Task brief:
Answer these questions from the dissertation abstract, one line each:
1. How many single cell techniques does the dissertation abstract say the dissertation develops?
2. What does the label-free technique discussed in Chapter 2 measure?
3. Up to how many samples can the parallel flow cytometer in Chapter 3 interrogate simultaneously?

Passage to read:
##############################

UCLA

Understanding cellular heterogeneity is a crucial part of modern biomedical research as well as medical diagnostics and therapeutics. A multitude of technologies have emerged to perform single cell measurements, but low throughput and high cost remain barriers to largescale adoption. This dissertation discusses the development of three single cell techniques that enable new measurement modalities in addition to improving throughput. Two of the described technologies are label-free assays, measurements that do not require molecular labels and as a result, are cheaper, faster, and less invasive ways of measuring cell state.

Chapter 1 discusses the importance of single cell measurements and the benefits of label-free assays. Chapter 2 discusses Multiparameter Deformability Cytometry, a label-free technique to measure the physical properties of cells. This technique builds upon previous deformability cytometry work by extending measurement capabilities to include cellular morphology and deformation kinetics. We demonstrate the usefulness of the new system by measuring and classifying stem cells and their descendants based on mechanical phenotype alone. Chapter 3 discusses the development of a parallel flow cytometer. By integrating an ultrafast fluorescence imaging technology with a novel microfluidic flow cell, we are able to increase sample throughput by interrogating up to eight samples simultaneously. Chapter 4 describes a technology that bridges the gap between conventional biomolecular measurements and physical phenotype measurements. By once again integrating an ultrafast imaging technique with a novel microfluidic flow cell, we can perform simultaneous biochemical and physical measurements on single cells. Additionally, by staining subcellular structures, we can begin to investigate the mechanical properties of cellular components such as the nucleus. We demonstrate the capabilities of the system by measuring the deformability of cells after treatment with various cytoskeletal agents as well as by osmotically shocking cells and observing changes to their nuclear and cytoplasmic deformations.

##############################

Data under study:
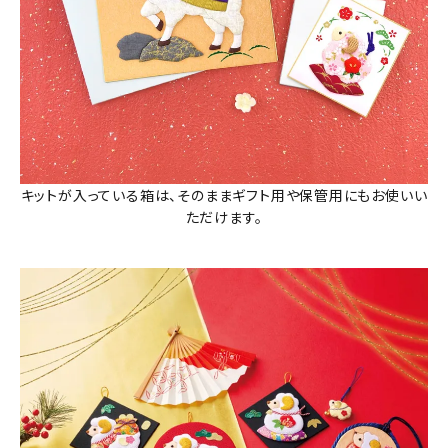
キットが入っている箱は、そのままギフト用や保管用にもお使いい
ただけます。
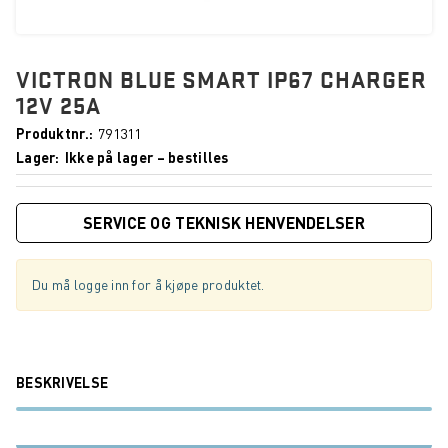
VICTRON BLUE SMART IP67 CHARGER
12V 25A
Produktnr.
791311
Lager
Ikke på lager – bestilles
SERVICE OG TEKNISK HENVENDELSER
Du må logge inn for å kjøpe produktet.
BESKRIVELSE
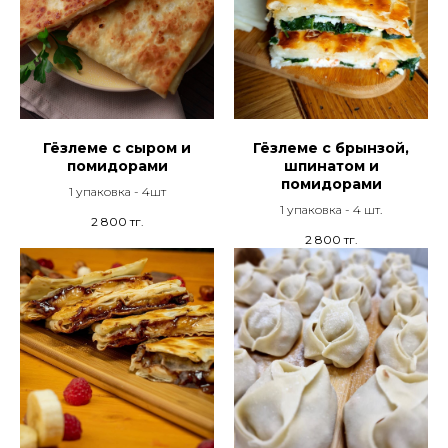
Гёзлеме с сыром и
Гёзлеме с брынзой,
помидорами
шпинатом и
помидорами
1 упаковка - 4шт
1 упаковка - 4 шт.
2 800
тг.
2 800
тг.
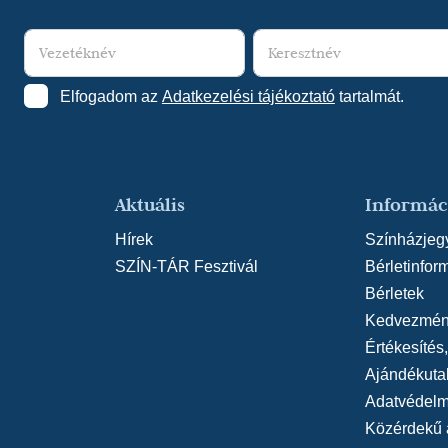
falun), Popo király (Büc
Eisemann: Én és a kisöc
Kenessey: János vitéz),
XIV. Lajos (Bulgakov: M
Elfogadom az
Adatkezelési tájékoztató
tartalmát.
Csárdáskirálynő), Soli
vígjátéka), Rauch (Ödön
Károly (Győrei-Schlacht
szörny és a szép), Gre
Aktuális
Informác
Forlipopoli őrgróf (Goldo
Hírek
Színházjeg
(Shakespeare: Ahogy tet
SZÍN-TÁR Fesztivál
Bérletinfor
(Shaw: Szent Johanna) 
Bérletek
demagóg, Első bizánci 
Kedvezmén
ember tragédiája), Fics
Értékesítés
(Shakespeare: Sok hűhó
Ajándékuta
Bodolay: Előre hát fiúk
Adatvédelmi
összeesküvése), Cziegle
Közérdekű 
Sotenville (Moliere: Dan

##############################

Problem solution:
1. Three
2. The physical properties of cells
3. Eight